--- START ---

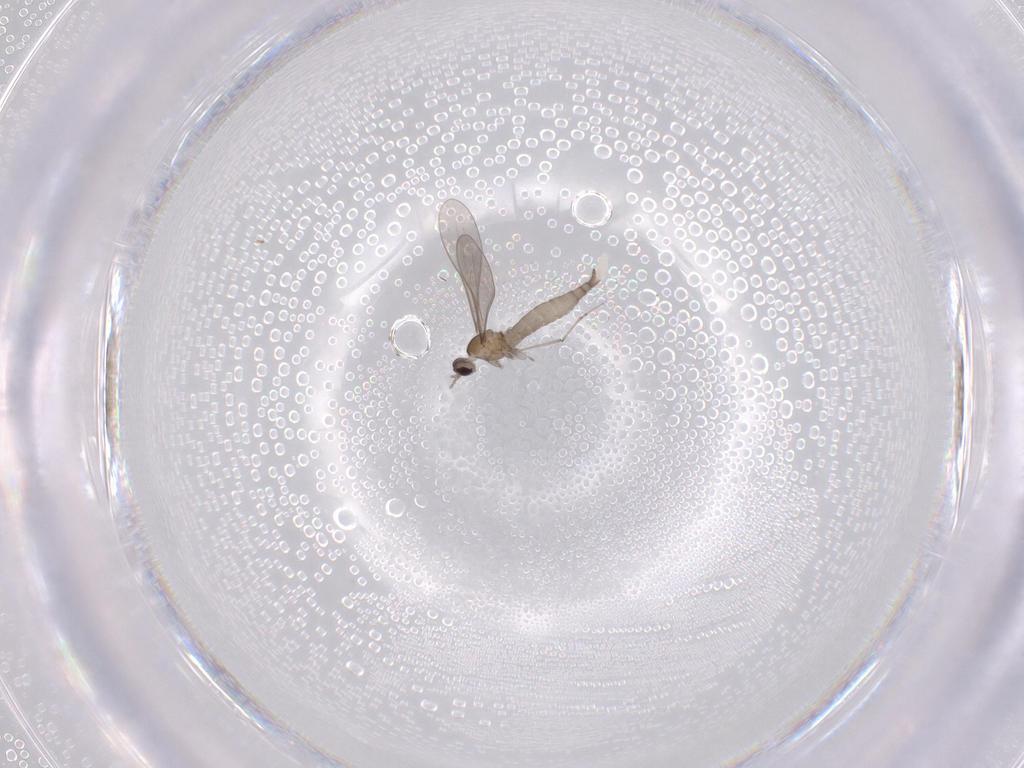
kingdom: Animalia
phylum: Arthropoda
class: Insecta
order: Diptera
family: Cecidomyiidae
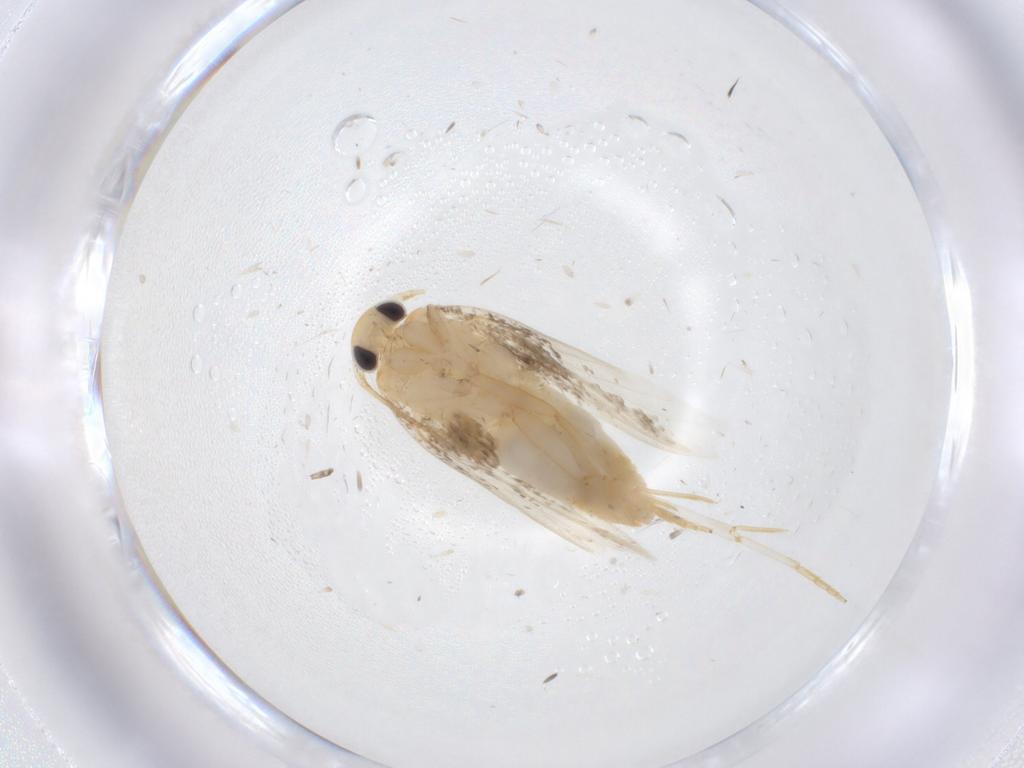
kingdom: Animalia
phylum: Arthropoda
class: Insecta
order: Lepidoptera
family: Erebidae
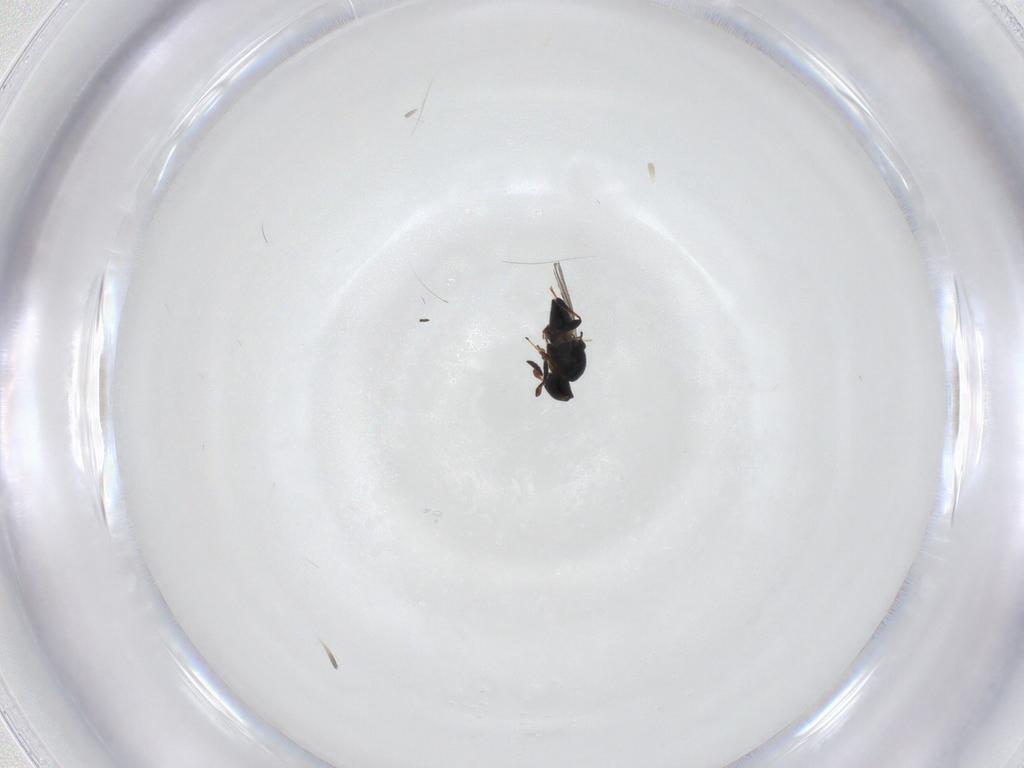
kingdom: Animalia
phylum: Arthropoda
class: Insecta
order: Hymenoptera
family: Platygastridae
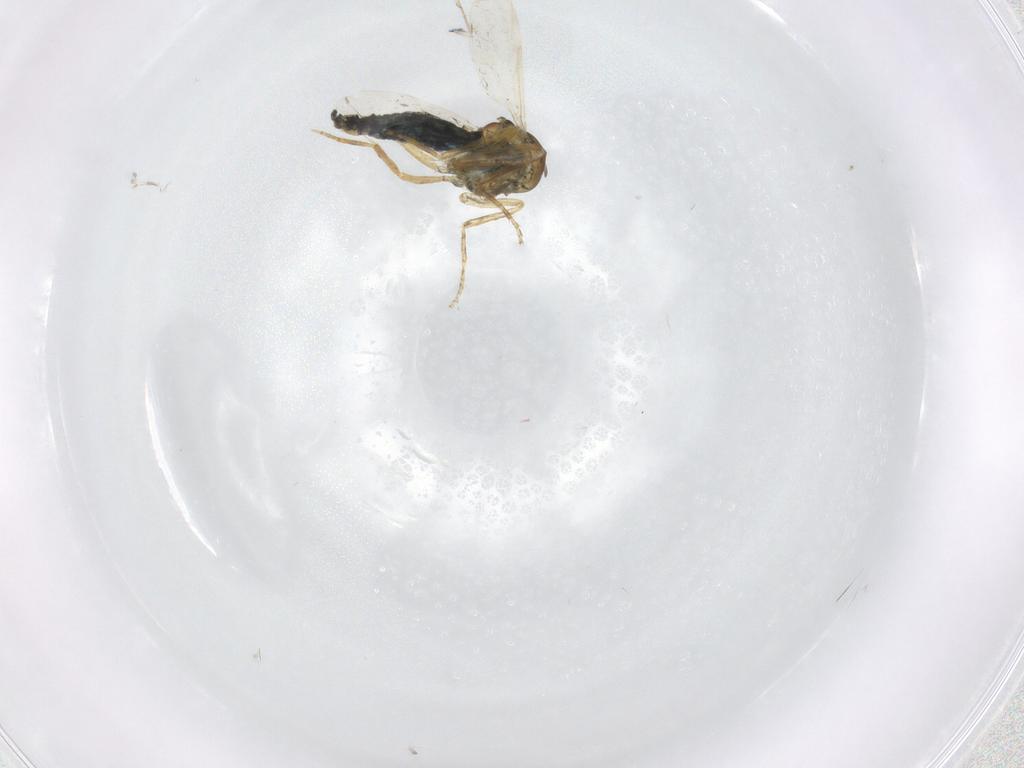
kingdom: Animalia
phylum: Arthropoda
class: Insecta
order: Diptera
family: Ceratopogonidae
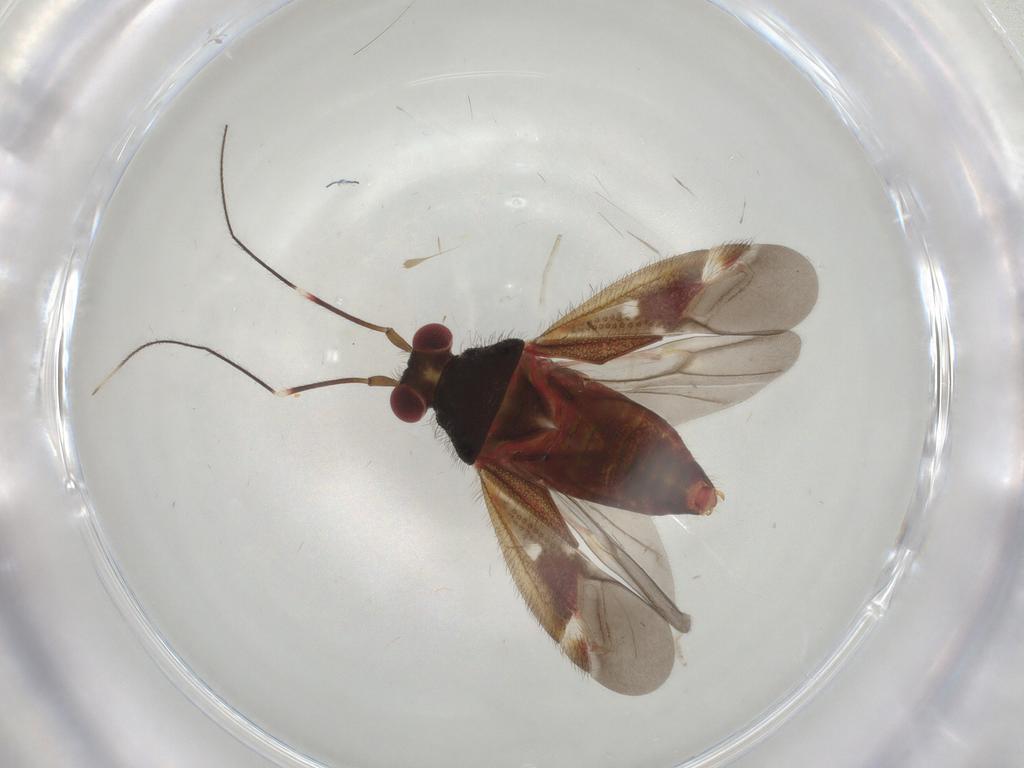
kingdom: Animalia
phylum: Arthropoda
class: Insecta
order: Hemiptera
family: Miridae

--- END ---

▶ [What is being asked]: Print all of the lines above word for word, omitting the pictures from your answer.

▶ [Exercise solution]:
kingdom: Animalia
phylum: Arthropoda
class: Insecta
order: Diptera
family: Cecidomyiidae
kingdom: Animalia
phylum: Arthropoda
class: Insecta
order: Lepidoptera
family: Erebidae
kingdom: Animalia
phylum: Arthropoda
class: Insecta
order: Hymenoptera
family: Platygastridae
kingdom: Animalia
phylum: Arthropoda
class: Insecta
order: Diptera
family: Ceratopogonidae
kingdom: Animalia
phylum: Arthropoda
class: Insecta
order: Hemiptera
family: Miridae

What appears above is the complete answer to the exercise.